"Deus me respeita quando eu trabalho. Mas me ama quando eu canto."

domingo, agosto 30, 2009

Ontem o adeus

Memória

O homem que salvou a si mesmo

Sem a glória trágica dos irmãos e eternamente perseguido pelo acidente que matou uma secretária, Ted Kennedy conseguiu se redimir

Vilma Gryzinski

Nascer homem no clã Kennedy significava vencer logo e morrer cedo. O fato de ter deixado o mundo dos vivos somente aos 77 anos, na casa em frente ao mar que adorava, depois do câncer lutar contra ele até ganhar a derradeira batalha, reflete tanto o fracasso quanto a glória do senador Ted Kennedy. Fracasso porque não chegou ao ápice, como John, nem perto dele, como Bob. Ao contrário dos irmãos, não tombou sob balas assassinas nem ascendeu ao plano dos heróis míticos. Em compensação, contra todos os prognósticos, conseguiu salvar a si mesmo, e aí estava seu grande feito. Cultivou uma carreira ímpar no Senado, derrotou a bebida, escapou da irrelevância e, por alguns momentos sublimes, entre o anúncio do câncer no cérebro, em maio do ano passado, e a eleição de Barack Obama, conseguiu que seu nome fosse pronunciado sem a associação ao episódio fatídico no qual perdeu a honra e a chance de vir a ser presidente. O nome estranho, Chappaquiddick, um lugar onde os ricos e chiques passam férias – perto de onde a família Obama estava quando chegou a notícia da morte do senador –, nunca mais desgrudou de Ted Kennedy. Era a noite de 18 de julho de 1969, a Apollo 11 estava a caminho do histórico passeio lunar. Belo como um Kennedy, bêbado como um irlandês e, tal como os irmãos, com moral sexual de imperador romano, o senador saiu de uma festinha com uma secretária loira, manobrou mal numa ponte tosca e afundou com o carro. Ela morreu afogada, ele chamou os advogados primeiro e a polícia nove horas depois.
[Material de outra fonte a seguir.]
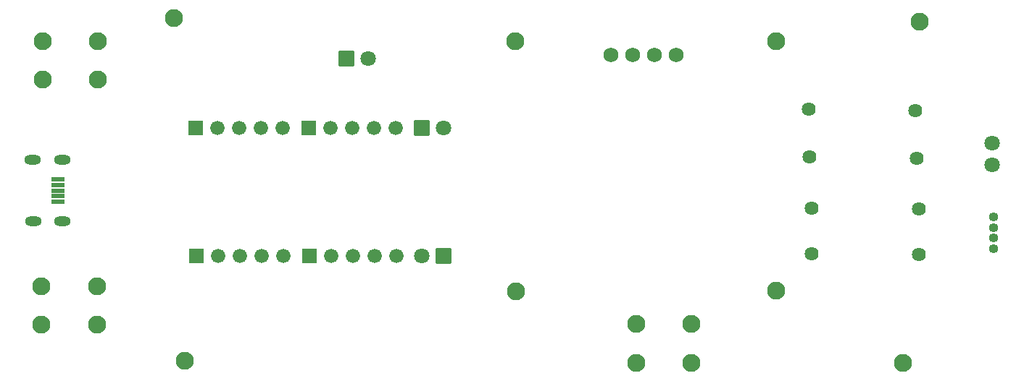
<source format=gts>
G04 Layer: TopSolderMaskLayer*
G04 EasyEDA v6.5.51, 2026-01-08 14:15:24*
G04 8ef0b08dc1df4c4d9fe98ab44df64a74,135c0aa5003143b9a617c0a099cfb315,10*
G04 Gerber Generator version 0.2*
G04 Scale: 100 percent, Rotated: No, Reflected: No *
G04 Dimensions in millimeters *
G04 leading zeros omitted , absolute positions ,4 integer and 5 decimal *
%FSLAX45Y45*%
%MOMM*%

%AMMACRO1*4,1,8,-0.8085,-0.8382,-0.8382,-0.8082,-0.8382,0.8085,-0.8085,0.8382,0.8082,0.8382,0.8382,0.8085,0.8382,-0.8082,0.8082,-0.8382,-0.8085,-0.8382,0*%
%AMMACRO2*4,1,8,-0.871,-0.9007,-0.9007,-0.8707,-0.9007,0.871,-0.871,0.9007,0.8707,0.9007,0.9007,0.871,0.9007,-0.8707,0.8707,-0.9007,-0.871,-0.9007,0*%
%AMMACRO3*4,1,8,-0.871,-0.9008,-0.9007,-0.8708,-0.9007,0.8711,-0.871,0.9008,0.8707,0.9008,0.9007,0.8711,0.9007,-0.8708,0.8707,-0.9008,-0.871,-0.9008,0*%
%AMMACRO4*4,1,8,-0.7211,-0.2508,-0.7508,-0.2209,-0.7508,0.2211,-0.7211,0.2508,0.7209,0.2508,0.7508,0.2211,0.7508,-0.2209,0.7209,-0.2508,-0.7211,-0.2508,0*%
%AMMACRO5*4,1,8,-0.7211,-0.2507,-0.7508,-0.2207,-0.7508,0.221,-0.7211,0.2507,0.7209,0.2507,0.7508,0.221,0.7508,-0.2207,0.7209,-0.2507,-0.7211,-0.2507,0*%
%ADD10C,1.6764*%
%ADD11MACRO1*%
%ADD12MACRO2*%
%ADD13C,1.8016*%
%ADD14MACRO3*%
%ADD15C,2.1016*%
%ADD16O,1.101598X1.101598*%
%ADD17C,1.7516*%
%ADD18C,1.8032*%
%ADD19C,0.0124*%
%ADD20C,1.6256*%
%ADD21MACRO4*%
%ADD22MACRO5*%
%ADD23O,1.951609X1.151611*%

%LPD*%
D10*
G01*
X3556000Y2616200D03*
G01*
X3302000Y2616200D03*
G01*
X3048000Y2616200D03*
G01*
X2794000Y2616200D03*
D11*
G01*
X2540000Y2616200D03*
D10*
G01*
X2235200Y2616200D03*
G01*
X1981200Y2616200D03*
G01*
X1727200Y2616200D03*
G01*
X1473200Y2616200D03*
D11*
G01*
X1219200Y2616200D03*
D10*
G01*
X2247900Y1117600D03*
G01*
X1993900Y1117600D03*
G01*
X1739900Y1117600D03*
G01*
X1485900Y1117600D03*
D11*
G01*
X1231900Y1117600D03*
D10*
G01*
X3568700Y1117600D03*
G01*
X3314700Y1117600D03*
G01*
X3060700Y1117600D03*
G01*
X2806700Y1117600D03*
D11*
G01*
X2552700Y1117600D03*
D12*
G01*
X4114800Y1117600D03*
D13*
G01*
X3860800Y1117600D03*
D14*
G01*
X3860800Y2616187D03*
D13*
G01*
X4114800Y2616200D03*
D14*
G01*
X2984500Y3428987D03*
D13*
G01*
X3238500Y3429000D03*
D15*
G01*
X-566293Y3178606D03*
G01*
X83693Y3178606D03*
G01*
X83693Y3628593D03*
G01*
X-566293Y3628593D03*
G01*
X-578993Y308406D03*
G01*
X70993Y308406D03*
G01*
X70993Y758393D03*
G01*
X-578993Y758393D03*
G01*
X6367906Y-136093D03*
G01*
X7017893Y-136093D03*
G01*
X7017893Y313893D03*
G01*
X6367906Y313893D03*
D16*
G01*
X10541000Y1571802D03*
G01*
X10541000Y1446809D03*
G01*
X10541000Y1196797D03*
G01*
X10541000Y1321790D03*
D17*
G01*
X6832600Y3467227D03*
G01*
X6578600Y3467227D03*
G01*
X6324600Y3467227D03*
G01*
X6070600Y3466972D03*
D18*
G01*
X10528300Y2438400D03*
G01*
X10528300Y2184400D03*
D20*
G01*
X8382000Y2832100D03*
G01*
X9632010Y2819400D03*
G01*
X8394700Y2273300D03*
G01*
X9644710Y2260600D03*
G01*
X8420100Y1676400D03*
G01*
X9670110Y1663700D03*
G01*
X8420100Y1143000D03*
G01*
X9670110Y1130300D03*
D15*
G01*
X9677400Y3860800D03*
G01*
X1092200Y-114300D03*
G01*
X965200Y3898900D03*
G01*
X9486900Y-139700D03*
G01*
X4953000Y3632200D03*
G01*
X8001000Y3632200D03*
G01*
X4965700Y698500D03*
G01*
X8001000Y711200D03*
D21*
G01*
X-385495Y2009609D03*
G01*
X-385495Y1944611D03*
D22*
G01*
X-385495Y1879600D03*
D21*
G01*
X-385495Y1814588D03*
G01*
X-385495Y1749590D03*
D23*
G01*
X-680491Y2237079D03*
G01*
X-335508Y1522095D03*
G01*
X-675512Y1522095D03*
G01*
X-335508Y2237079D03*
M02*

</source>
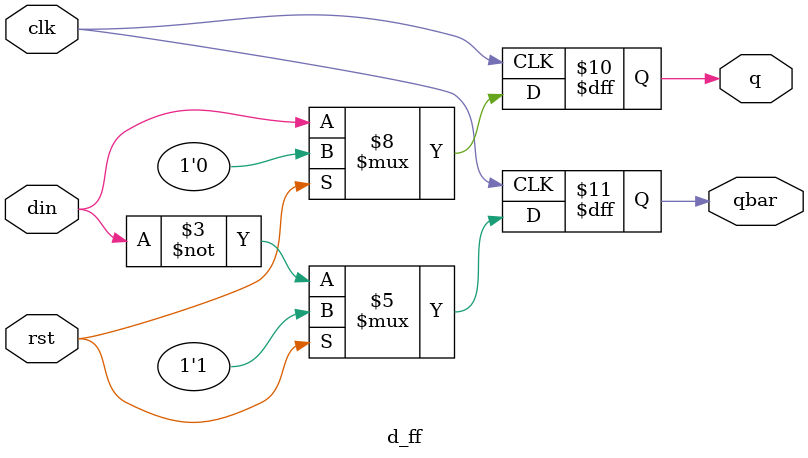
<source format=v>
`timescale 1ns / 1ps
module d_ff(input din,clk,rst,output reg q,qbar);

always@(posedge clk)
begin
if(rst==1'b1) begin
q= 1'b0;
qbar= 1'b1; end

else begin
q= din;
qbar=~din;
end

end
endmodule

</source>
Senador vitalício por obra dos eleitores de Massachusetts, tanto por suas ideias – melhorar os serviços públicos, aumentar o Estado, taxar os ricos e cultivar a aura de príncipe do povo – quanto pelo histórico épico, Ted Kennedy continuou carregando a imensa bagagem familiar. Estava numa boate com um sobrinho e foi com ele para a casa em Palm Beach onde uma jovem acompanhante acusou o rapaz de estupro. A filha dele teve câncer de pulmão. A primeira mulher, alcoolismo. Dizem que o próprio Ted foi visto fazendo sexo num restaurante de Washington. O segundo casamento, com Victoria Reggie, o ajudou a se aprumar e rumar para um lugar honroso na história. Obamista precursor, foi aclamado na convenção do Partido Democrata que consagrou a candidatura vencedora. Recém-operado do tumor no cérebro e submetido aos brutais tratamentos de praxe, conclamou os correligionários a "mudar a América, restaurar seu futuro, ombrear com nossos melhores ideais e eleger Barack Obama presidente dos Estados Unidos". Retórico demais, mas bonito como discurso de senador. Dos de verdade.


A matéria da Revista Veja escreve sob a foto de Ted Kennedy

"O GRANDE IRMÃO Kennedy: um senador de verdade"

Essa frase me fez lembrar o que Lucia Hippolito publicou em seu blog no dia do falecimento de Ted Kennedy em 26.08.09, que reproduzo abaixo.

"Edward Moore Kennedy

O maior senador do século XX

Pensei em escrever alguma coisa para homenagear o senador Ted Kennedy.

Mas sua biografia e sua atuação política são autoexplicativas.

Num mundo dominado por Sarney, Renan, Wellington Salgado e Almeida Lima, Ted Kennedy não teria mais lugar."